LCC Winter 2024-2025 E-News
They touch the tips of swimmers’ toes, wrap around fishhooks, anchors, and paddles, and form underwater meadows near shorelines—native aquatic plants are ubiquitous in Lake Champlain Basin waterbodies. The roles these aquatic superstars play in lake ecosystems are often undervalued. It is not uncommon to hear native aquatic plants described as “yucky weeds,” but they are so much more than that—each species tells their own unique evolutionary story, and each plays a role in the broader ecological and human systems of Lake Champlain. Underwater flora are frequently overlooked, yet they are as essential as trees in a forest.
Native aquatic plants prevent pollution throughout the Basin’s waters: they absorb nutrients such as phosphorus (which fuel cyanobacteria blooms), trap and settle out suspended materials from upland runoff, and aid in erosion control by providing stability through their root systems. The feather-like leaves of northern watermilfoil and whorl-leaved watermilfoil trap detritus. Dense beds of dazzling blue and purple-flowered pickerelweed provide shoreline stabilization by buffering waves. Some significant superlatives are held by the plants of Lake Champlain too: common bladderwort is the fastest carnivorous plant on earth, duckweed is among the smallest flowering plants on earth, and pond lily descends from the first flowers ever evolved. Many of these species are helpful to humans with uses ranging from food, medicine, building materials, environmental restoration, and scientific research.
Not only are they essential—they’re stunning! If you have a space like a gallery, library, classroom, or meetinghouse, you can add educational and artistic flair to your walls with our art prints of native aquatic plants.
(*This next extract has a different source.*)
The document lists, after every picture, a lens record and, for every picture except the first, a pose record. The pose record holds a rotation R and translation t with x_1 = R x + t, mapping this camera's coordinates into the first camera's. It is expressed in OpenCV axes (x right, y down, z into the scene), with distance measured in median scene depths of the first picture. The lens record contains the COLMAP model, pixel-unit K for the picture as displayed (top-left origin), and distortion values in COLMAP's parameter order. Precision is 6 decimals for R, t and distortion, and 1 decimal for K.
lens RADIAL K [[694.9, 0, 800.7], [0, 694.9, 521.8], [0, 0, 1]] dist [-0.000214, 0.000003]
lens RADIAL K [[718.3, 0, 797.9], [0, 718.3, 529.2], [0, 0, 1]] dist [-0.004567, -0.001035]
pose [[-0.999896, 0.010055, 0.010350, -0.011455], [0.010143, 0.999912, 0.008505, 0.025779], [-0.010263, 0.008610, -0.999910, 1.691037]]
LCC has sets of fifteen prints showcasing Lake Champlain flora that you can borrow for display, along with a suite of accompanying educational materials including factsheets, identification cards, informative articles, and more. Sign up here to borrow the native aquatic plant prints and educational materials.
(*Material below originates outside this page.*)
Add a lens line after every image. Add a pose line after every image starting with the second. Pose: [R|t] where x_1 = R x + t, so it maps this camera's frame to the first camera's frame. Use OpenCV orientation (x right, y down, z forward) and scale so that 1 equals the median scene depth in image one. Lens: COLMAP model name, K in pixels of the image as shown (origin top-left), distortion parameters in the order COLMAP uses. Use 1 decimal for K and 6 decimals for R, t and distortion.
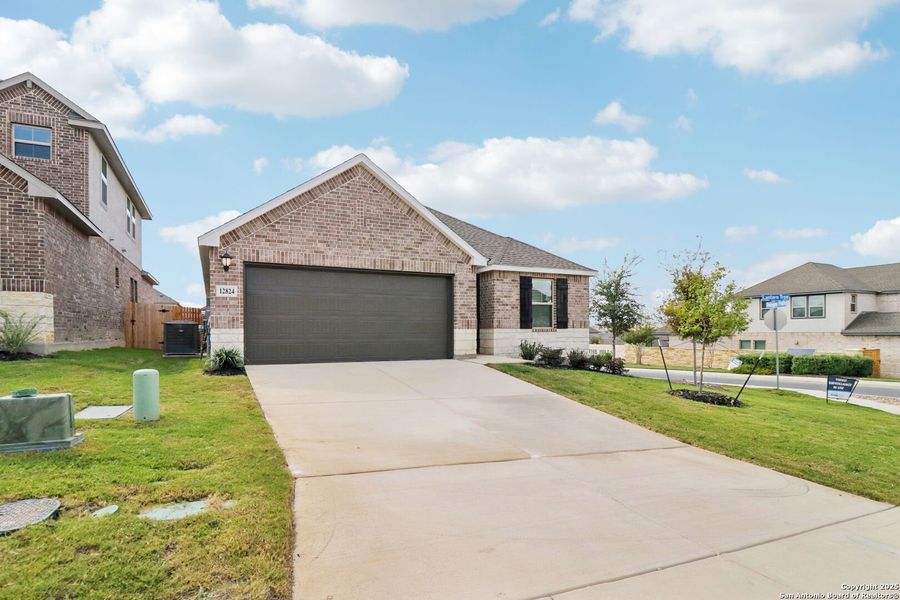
lens RADIAL K [[421.1, 0, 437.8], [0, 421.1, 313.1], [0, 0, 1]] dist [0.000879, -0.000585]
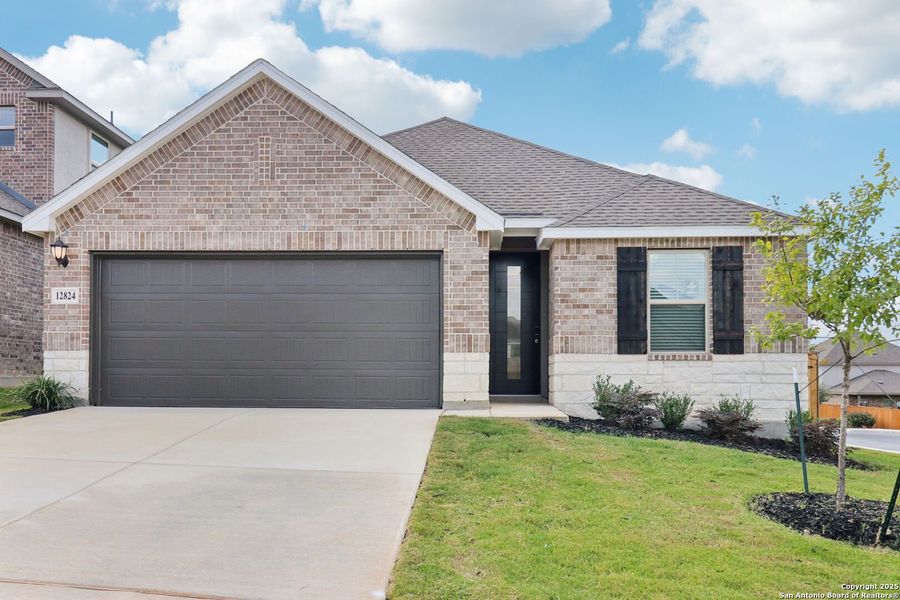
lens RADIAL K [[701.7, 0, 452.1], [0, 701.7, 335.3], [0, 0, 1]] dist [0.008414, 0.005934]
pose [[0.896384, -0.022306, -0.442717, 0.449712], [0.013064, 0.999629, -0.023915, 0.037861], [0.443086, 0.015654, 0.896343, 0.208375]]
The print package celebrating fifteen focal plants consists of:
Seven 21” x 29” PVC prints of individual species
Five 19” x 26” PVC prints of individual species
Three 16” x 22” PVC prints of individual species
Two 18” x 24” paper posters (double-sided) of all fifteen species (see the poster here)
Sets of laminated 4” x 6” plant identification cards (with a card corresponding to each species) (see the ID cards here)
Sets of 8.5” x 11” factsheets for each plant species (access the factsheets here)
This display, paired with our educational materials, will help users of your space understand the importance and the beauty of Lake Champlain’s indigenous flora.